Reproduce all entries verbatim, with nothing added or dropped.

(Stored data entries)

▬▬▬

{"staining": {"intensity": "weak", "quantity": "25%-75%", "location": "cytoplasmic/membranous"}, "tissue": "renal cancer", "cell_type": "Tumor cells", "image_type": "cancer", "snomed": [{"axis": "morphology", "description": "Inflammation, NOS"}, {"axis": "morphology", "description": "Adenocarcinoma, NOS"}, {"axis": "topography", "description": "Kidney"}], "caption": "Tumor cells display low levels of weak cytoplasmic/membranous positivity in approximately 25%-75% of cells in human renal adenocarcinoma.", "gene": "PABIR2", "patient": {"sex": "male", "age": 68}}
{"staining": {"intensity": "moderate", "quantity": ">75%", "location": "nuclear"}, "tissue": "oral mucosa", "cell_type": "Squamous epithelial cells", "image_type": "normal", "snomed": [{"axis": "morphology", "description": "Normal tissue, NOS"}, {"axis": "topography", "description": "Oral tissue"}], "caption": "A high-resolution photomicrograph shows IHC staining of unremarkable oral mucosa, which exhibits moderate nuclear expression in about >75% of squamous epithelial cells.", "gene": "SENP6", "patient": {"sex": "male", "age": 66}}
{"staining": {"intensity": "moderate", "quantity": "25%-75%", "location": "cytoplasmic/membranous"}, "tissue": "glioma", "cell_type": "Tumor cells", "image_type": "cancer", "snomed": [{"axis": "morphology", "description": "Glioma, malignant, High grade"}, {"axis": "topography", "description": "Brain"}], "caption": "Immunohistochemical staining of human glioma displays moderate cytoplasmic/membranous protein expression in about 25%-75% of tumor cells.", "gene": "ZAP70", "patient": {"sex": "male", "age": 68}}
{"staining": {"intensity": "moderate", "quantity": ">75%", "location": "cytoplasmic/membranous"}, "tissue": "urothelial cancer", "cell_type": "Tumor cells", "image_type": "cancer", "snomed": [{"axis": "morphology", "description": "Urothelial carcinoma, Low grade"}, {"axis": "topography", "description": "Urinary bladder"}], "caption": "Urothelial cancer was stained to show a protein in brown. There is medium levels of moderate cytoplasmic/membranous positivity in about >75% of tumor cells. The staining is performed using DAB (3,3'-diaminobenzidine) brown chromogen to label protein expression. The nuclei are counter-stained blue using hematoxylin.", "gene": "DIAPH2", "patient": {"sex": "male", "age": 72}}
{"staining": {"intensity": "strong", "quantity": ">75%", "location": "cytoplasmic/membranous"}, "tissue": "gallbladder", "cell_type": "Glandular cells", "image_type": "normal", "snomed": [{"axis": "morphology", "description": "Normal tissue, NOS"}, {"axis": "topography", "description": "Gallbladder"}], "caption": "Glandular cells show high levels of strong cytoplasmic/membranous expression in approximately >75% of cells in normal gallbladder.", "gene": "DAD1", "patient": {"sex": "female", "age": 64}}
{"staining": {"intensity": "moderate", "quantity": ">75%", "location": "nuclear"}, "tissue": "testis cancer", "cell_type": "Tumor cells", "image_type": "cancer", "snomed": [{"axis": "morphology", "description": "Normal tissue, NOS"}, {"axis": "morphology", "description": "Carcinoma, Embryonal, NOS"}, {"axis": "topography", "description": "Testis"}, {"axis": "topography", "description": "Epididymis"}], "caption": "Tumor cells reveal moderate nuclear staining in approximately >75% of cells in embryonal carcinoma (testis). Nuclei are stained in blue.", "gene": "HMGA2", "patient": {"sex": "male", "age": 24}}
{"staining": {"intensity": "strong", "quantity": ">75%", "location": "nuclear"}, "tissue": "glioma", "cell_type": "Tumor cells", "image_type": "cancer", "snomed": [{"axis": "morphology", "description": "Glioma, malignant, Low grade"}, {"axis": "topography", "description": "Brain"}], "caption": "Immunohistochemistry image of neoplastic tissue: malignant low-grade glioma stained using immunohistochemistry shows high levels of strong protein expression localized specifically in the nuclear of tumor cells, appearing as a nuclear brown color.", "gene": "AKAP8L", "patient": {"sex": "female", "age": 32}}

▬▬▬

PROBLEM SOLUTION —
{"staining": {"intensity": "weak", "quantity": "25%-75%", "location": "cytoplasmic/membranous"}, "tissue": "renal cancer", "cell_type": "Tumor cells", "image_type": "cancer", "snomed": [{"axis": "morphology", "description": "Inflammation, NOS"}, {"axis": "morphology", "description": "Adenocarcinoma, NOS"}, {"axis": "topography", "description": "Kidney"}], "caption": "Tumor cells display low levels of weak cytoplasmic/membranous positivity in approximately 25%-75% of cells in human renal adenocarcinoma.", "gene": "PABIR2", "patient": {"sex": "male", "age": 68}}
{"staining": {"intensity": "moderate", "quantity": ">75%", "location": "nuclear"}, "tissue": "oral mucosa", "cell_type": "Squamous epithelial cells", "image_type": "normal", "snomed": [{"axis": "morphology", "description": "Normal tissue, NOS"}, {"axis": "topography", "description": "Oral tissue"}], "caption": "A high-resolution photomicrograph shows IHC staining of unremarkable oral mucosa, which exhibits moderate nuclear expression in about >75% of squamous epithelial cells.", "gene": "SENP6", "patient": {"sex": "male", "age": 66}}
{"staining": {"intensity": "moderate", "quantity": "25%-75%", "location": "cytoplasmic/membranous"}, "tissue": "glioma", "cell_type": "Tumor cells", "image_type": "cancer", "snomed": [{"axis": "morphology", "description": "Glioma, malignant, High grade"}, {"axis": "topography", "description": "Brain"}], "caption": "Immunohistochemical staining of human glioma displays moderate cytoplasmic/membranous protein expression in about 25%-75% of tumor cells.", "gene": "ZAP70", "patient": {"sex": "male", "age": 68}}
{"staining": {"intensity": "moderate", "quantity": ">75%", "location": "cytoplasmic/membranous"}, "tissue": "urothelial cancer", "cell_type": "Tumor cells", "image_type": "cancer", "snomed": [{"axis": "morphology", "description": "Urothelial carcinoma, Low grade"}, {"axis": "topography", "description": "Urinary bladder"}], "caption": "Urothelial cancer was stained to show a protein in brown. There is medium levels of moderate cytoplasmic/membranous positivity in about >75% of tumor cells. The staining is performed using DAB (3,3'-diaminobenzidine) brown chromogen to label protein expression. The nuclei are counter-stained blue using hematoxylin.", "gene": "DIAPH2", "patient": {"sex": "male", "age": 72}}
{"staining": {"intensity": "strong", "quantity": ">75%", "location": "cytoplasmic/membranous"}, "tissue": "gallbladder", "cell_type": "Glandular cells", "image_type": "normal", "snomed": [{"axis": "morphology", "description": "Normal tissue, NOS"}, {"axis": "topography", "description": "Gallbladder"}], "caption": "Glandular cells show high levels of strong cytoplasmic/membranous expression in approximately >75% of cells in normal gallbladder.", "gene": "DAD1", "patient": {"sex": "female", "age": 64}}
{"staining": {"intensity": "moderate", "quantity": ">75%", "location": "nuclear"}, "tissue": "testis cancer", "cell_type": "Tumor cells", "image_type": "cancer", "snomed": [{"axis": "morphology", "description": "Normal tissue, NOS"}, {"axis": "morphology", "description": "Carcinoma, Embryonal, NOS"}, {"axis": "topography", "description": "Testis"}, {"axis": "topography", "description": "Epididymis"}], "caption": "Tumor cells reveal moderate nuclear staining in approximately >75% of cells in embryonal carcinoma (testis). Nuclei are stained in blue.", "gene": "HMGA2", "patient": {"sex": "male", "age": 24}}
{"staining": {"intensity": "strong", "quantity": ">75%", "location": "nuclear"}, "tissue": "glioma", "cell_type": "Tumor cells", "image_type": "cancer", "snomed": [{"axis": "morphology", "description": "Glioma, malignant, Low grade"}, {"axis": "topography", "description": "Brain"}], "caption": "Immunohistochemistry image of neoplastic tissue: malignant low-grade glioma stained using immunohistochemistry shows high levels of strong protein expression localized specifically in the nuclear of tumor cells, appearing as a nuclear brown color.", "gene": "AKAP8L", "patient": {"sex": "female", "age": 32}}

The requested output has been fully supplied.